In blocking neprilysin, an enzyme responsible for the breakdown of natriuretic peptides (ANP, BNP), sacubitril/valsartan augmented these and other beneficial endogenous peptides, and improved patient health significantly. The PARADIGM-HF trial was conducted for 27 months, had over 8,400 patients enrolled, and was stopped early due to efficacy, with substantial reductions in mortality and heart failure hospitalization. Furthermore, patients were found to have fewer side-effects with the drug combination, less renal dysfunction, hyperkalemia, and cough that had complicated the use of ACE inhibitors.
Solomon notes that neprilysin inhibitors cannot be coupled with an ACE inhibitor due to an increased risk of swelling beneath the skin. “We are very proud of the tremendous efficacy sacubitril-valsartan has shown in going head-to-head with a gold standard therapy,” said Solomon.
Solomon and McMurray further teamed up to test sacubitril/valsartan in patients with heart failure with preserved ejection fraction in 4700 patients in the PARAGON-HF trial. While PARAGON-HF just missed statistical significance, there was clear evidence of benefit in patients whose ejection fraction was below normal, and on the basis of this trial, the FDA awarded the first indication for any therapy for heart failure with an ejection fraction greater than 40%. In a subsequent article, Solomon along with Muthu Vaduganathan, MD, MPH, also in the Division of Cardiovascular Medicine, estimated that up to 1.8 million Americans would be newly eligible for sacubitril/valsartan based on the new indication which could result in up to 180,000 heart failure hospitalizations per year prevented.
Building on PARADIGM
Stemming from the success of the PARADIGM-HF trial, investigators have designed large-scale, randomized trials, including PIONEER-HF and PARADISE-MI to further evaluate sacubitril-valsartan.

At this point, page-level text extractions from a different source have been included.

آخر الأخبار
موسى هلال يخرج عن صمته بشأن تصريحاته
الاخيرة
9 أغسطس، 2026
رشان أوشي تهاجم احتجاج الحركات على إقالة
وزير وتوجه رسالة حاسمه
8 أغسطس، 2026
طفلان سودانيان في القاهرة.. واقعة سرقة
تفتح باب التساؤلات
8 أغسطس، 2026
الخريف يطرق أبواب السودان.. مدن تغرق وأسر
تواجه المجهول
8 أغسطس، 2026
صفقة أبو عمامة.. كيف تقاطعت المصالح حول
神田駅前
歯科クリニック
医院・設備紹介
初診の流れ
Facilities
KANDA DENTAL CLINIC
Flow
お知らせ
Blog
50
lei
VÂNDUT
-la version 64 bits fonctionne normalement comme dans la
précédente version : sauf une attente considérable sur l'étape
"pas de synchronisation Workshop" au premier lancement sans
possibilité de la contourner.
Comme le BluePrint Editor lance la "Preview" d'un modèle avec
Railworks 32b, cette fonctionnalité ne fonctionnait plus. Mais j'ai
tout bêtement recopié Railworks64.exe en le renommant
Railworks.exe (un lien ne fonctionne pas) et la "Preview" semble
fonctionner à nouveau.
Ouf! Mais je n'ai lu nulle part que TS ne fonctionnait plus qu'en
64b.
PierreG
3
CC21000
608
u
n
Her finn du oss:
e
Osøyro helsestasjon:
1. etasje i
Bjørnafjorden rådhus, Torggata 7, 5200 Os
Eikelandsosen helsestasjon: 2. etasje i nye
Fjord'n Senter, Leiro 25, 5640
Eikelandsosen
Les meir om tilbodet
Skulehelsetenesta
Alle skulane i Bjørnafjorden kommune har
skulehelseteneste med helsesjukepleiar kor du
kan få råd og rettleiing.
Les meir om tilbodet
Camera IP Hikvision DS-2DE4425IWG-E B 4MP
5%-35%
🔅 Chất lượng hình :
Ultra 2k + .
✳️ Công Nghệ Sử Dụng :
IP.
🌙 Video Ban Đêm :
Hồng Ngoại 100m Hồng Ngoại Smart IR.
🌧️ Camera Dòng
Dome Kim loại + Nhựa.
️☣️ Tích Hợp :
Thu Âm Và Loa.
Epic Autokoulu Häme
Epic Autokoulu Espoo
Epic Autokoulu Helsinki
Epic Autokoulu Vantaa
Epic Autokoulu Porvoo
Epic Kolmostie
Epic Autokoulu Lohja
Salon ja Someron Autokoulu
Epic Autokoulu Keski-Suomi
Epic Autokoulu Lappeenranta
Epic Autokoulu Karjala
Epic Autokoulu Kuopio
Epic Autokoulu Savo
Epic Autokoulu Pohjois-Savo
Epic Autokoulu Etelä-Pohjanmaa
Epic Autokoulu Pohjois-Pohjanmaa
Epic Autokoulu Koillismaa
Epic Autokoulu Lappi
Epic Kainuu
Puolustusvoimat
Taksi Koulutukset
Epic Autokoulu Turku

Braunwald and colleagues conducted the 2019 PIONEER-HF clinical trial among heart failure patients with acute decompensation and found that initiation of sacubitril-valsartan improved markers of poor prognosis, compared to ACE inhibitor therapy.
Pfeffer, Braunwald, Solomon and their colleagues continue to look for ways to improve patient outcomes, but the leaps in progress are now much harder to achieve. A recent example of this is the 2021 PARADISE-MI Trial led by Pfeffer and Braunwald, which tested whether sacubitril-valsartan could reduce the incidence of death from cardiovascular causes or hospitalization among heart failure among patients who had experienced a heart attack. Results of the trial indicated that new onset of heart failure could be prevented, but the trial did not meet its primary endpoint of showing a significant improvement over giving an ACE inhibitor alone.
“Our most important observation from PARADISE MI, reflecting care given by the cardiovascular community, was the dramatic reductions in mortality from acute myocardial infraction during this time period from SAVE to the present,” said Pfeffer.
Bringing it back to the Brigham
With an emphasis on moving from bench to beside to populations, researchers have saved a staggering number of lives thanks to more than forty years of ACE inhibitor and ARB-related research at Brigham.
“Helping patients globally, even those we may never see, is truly gratifying,” said Braunwald.